Exercise description: Restate each record word for word, omitting whatever pictures it holds.

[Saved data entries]
========

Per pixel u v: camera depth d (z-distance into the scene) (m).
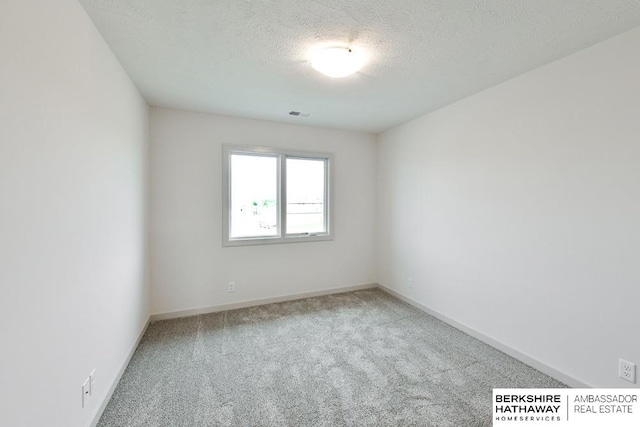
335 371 2.16
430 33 1.73
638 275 1.64
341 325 2.97
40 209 1.13
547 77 2.08
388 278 4.02
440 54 1.97
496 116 2.47
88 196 1.55
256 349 2.48
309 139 3.81
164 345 2.54
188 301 3.22
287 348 2.50
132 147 2.39
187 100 2.86
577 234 1.92
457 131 2.88
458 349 2.48
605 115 1.77
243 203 3.57
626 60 1.67
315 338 2.69
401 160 3.72
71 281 1.37
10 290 0.96
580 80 1.89
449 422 1.65
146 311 2.89
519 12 1.53
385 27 1.67
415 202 3.48
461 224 2.84
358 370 2.17
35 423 1.09
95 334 1.63
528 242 2.22
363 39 1.80
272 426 1.63
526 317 2.25
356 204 4.13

========

Answer section:
Per pixel u v: camera depth d (z-distance into the scene) (m).
335 371 2.16
430 33 1.73
638 275 1.64
341 325 2.97
40 209 1.13
547 77 2.08
388 278 4.02
440 54 1.97
496 116 2.47
88 196 1.55
256 349 2.48
309 139 3.81
164 345 2.54
188 301 3.22
287 348 2.50
132 147 2.39
187 100 2.86
577 234 1.92
457 131 2.88
458 349 2.48
605 115 1.77
243 203 3.57
626 60 1.67
315 338 2.69
401 160 3.72
71 281 1.37
10 290 0.96
580 80 1.89
449 422 1.65
146 311 2.89
519 12 1.53
385 27 1.67
415 202 3.48
461 224 2.84
358 370 2.17
35 423 1.09
95 334 1.63
528 242 2.22
363 39 1.80
272 426 1.63
526 317 2.25
356 204 4.13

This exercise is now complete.